Why 'defined() || define()' syntax in defining a constant

Question

Why is this method of checking if a constant exist before defining it:

defined('CONSTANT') || define('CONSTANT', somedefinition);

used instead of:

if !(defined('CONSTANT')) {
    define('CONSTANT', somedefinition);
}

Is there any difference in using 'or' instead of '||' in the first method, I have seen both in books.

Answer 1

Due to the || being (in C, Java, C#, php) being "short-circuited" (if the first operand is true, the second is not evaluated because the expression has already been evaluated to be true, no matter what the second is.

So this is classic C-style "brevity" in action.
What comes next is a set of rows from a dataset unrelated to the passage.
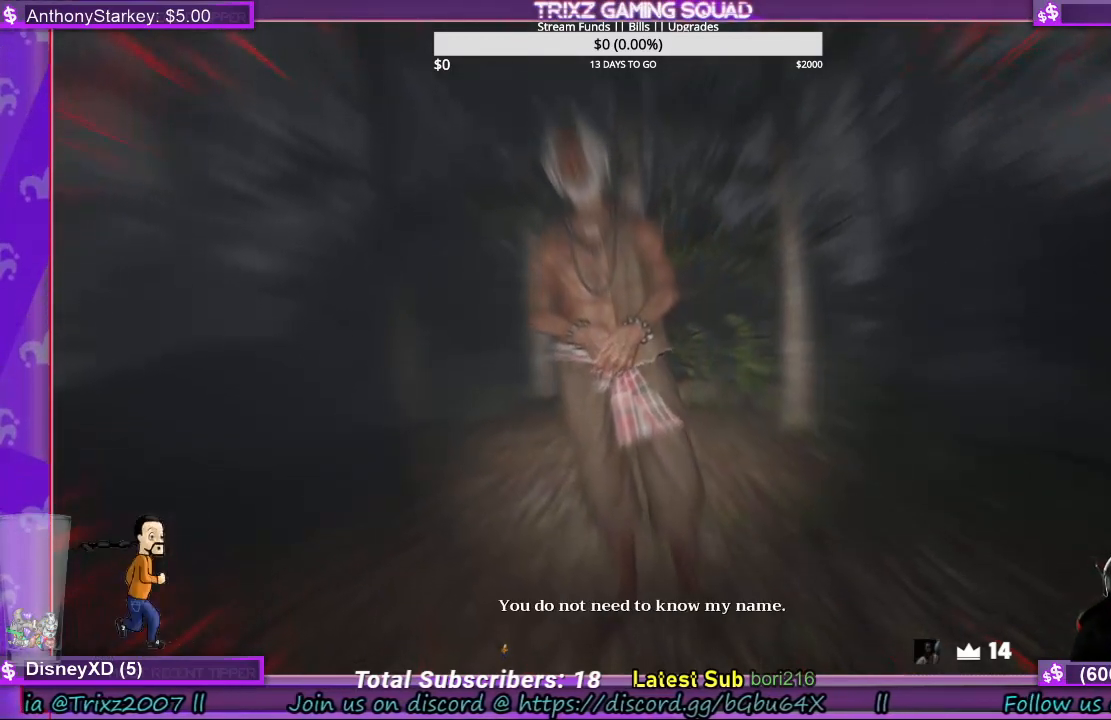
{"keys": [], "mouse": [], "events": []}
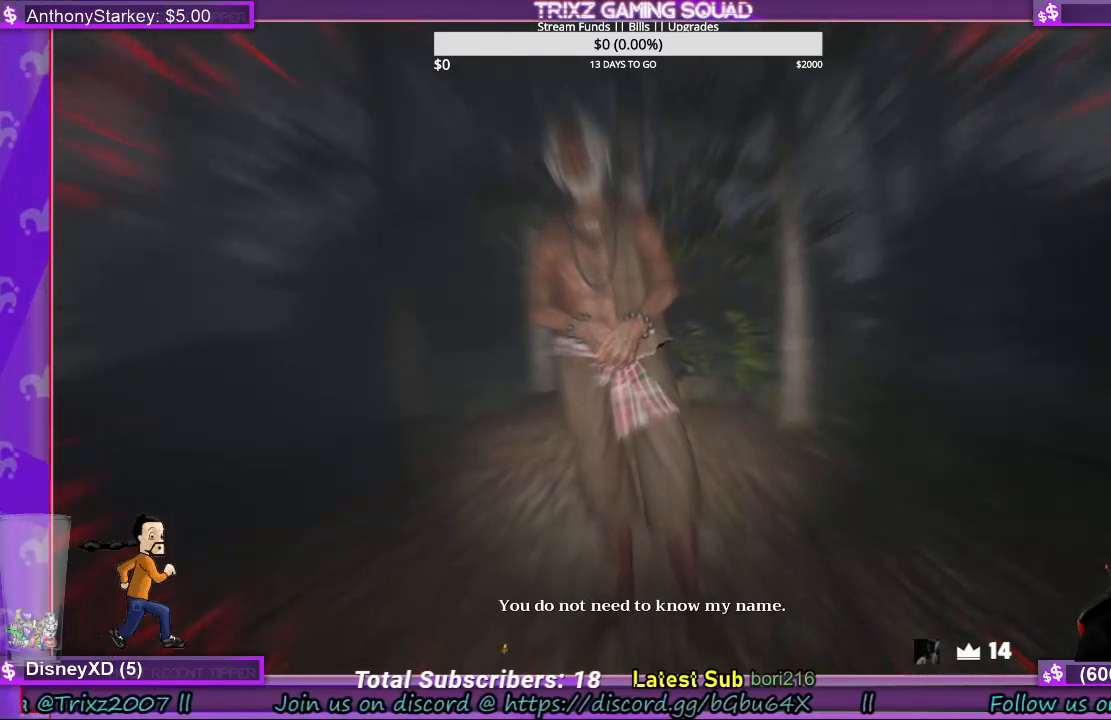
{"keys": [], "mouse": [], "events": []}
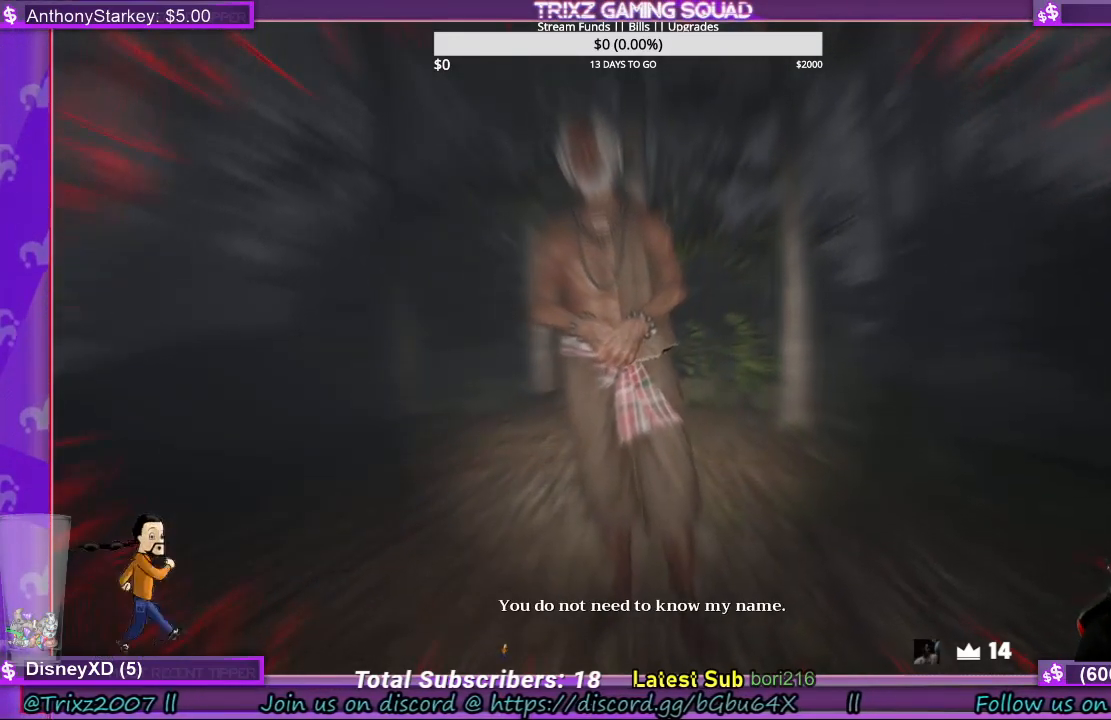
{"keys": [], "mouse": [], "events": []}
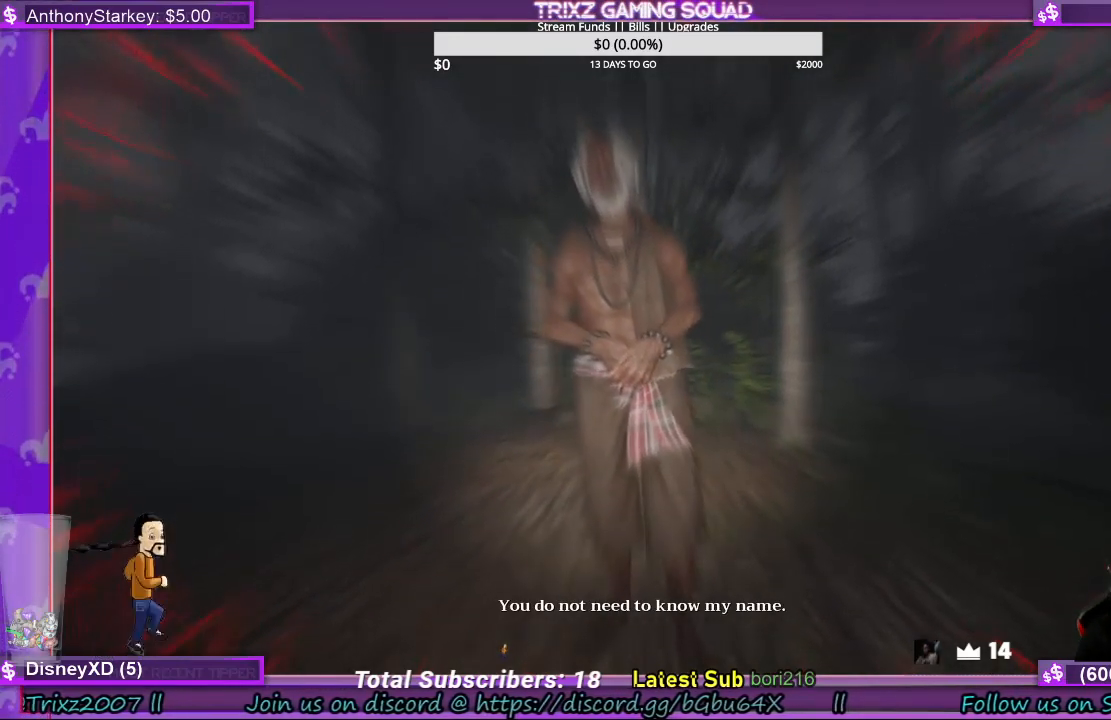
{"keys": [], "mouse": [], "events": []}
Use as fewer lines of code as possible, even though its doing exactly the same as something more longhand.

So it reads: if defined(...), don't do the define() bit... if not defined(), do try to evaluate the define() bit and in the process, it'll define the constant.

Answer 2

Others have answered first part of your question, so I'll take the latter:

As far as or vs || is concerned there is no difference in this specific case. However, or has lower operator precedence than = (assignment operator), while || has higher. This is significant, if you want to use short-circuiting to do assignment.

Consider:

$a = 2 or $b = 2;
var_dump($a);  // int(2)


$a = 3 || $b = 3;
var_dump($a);  // bool(true)

In second example, || got evaluated before =. Using parentheses it would look like this

$a = (3 || $b = 3);

while the first one

($a = 2) or ($b = 2);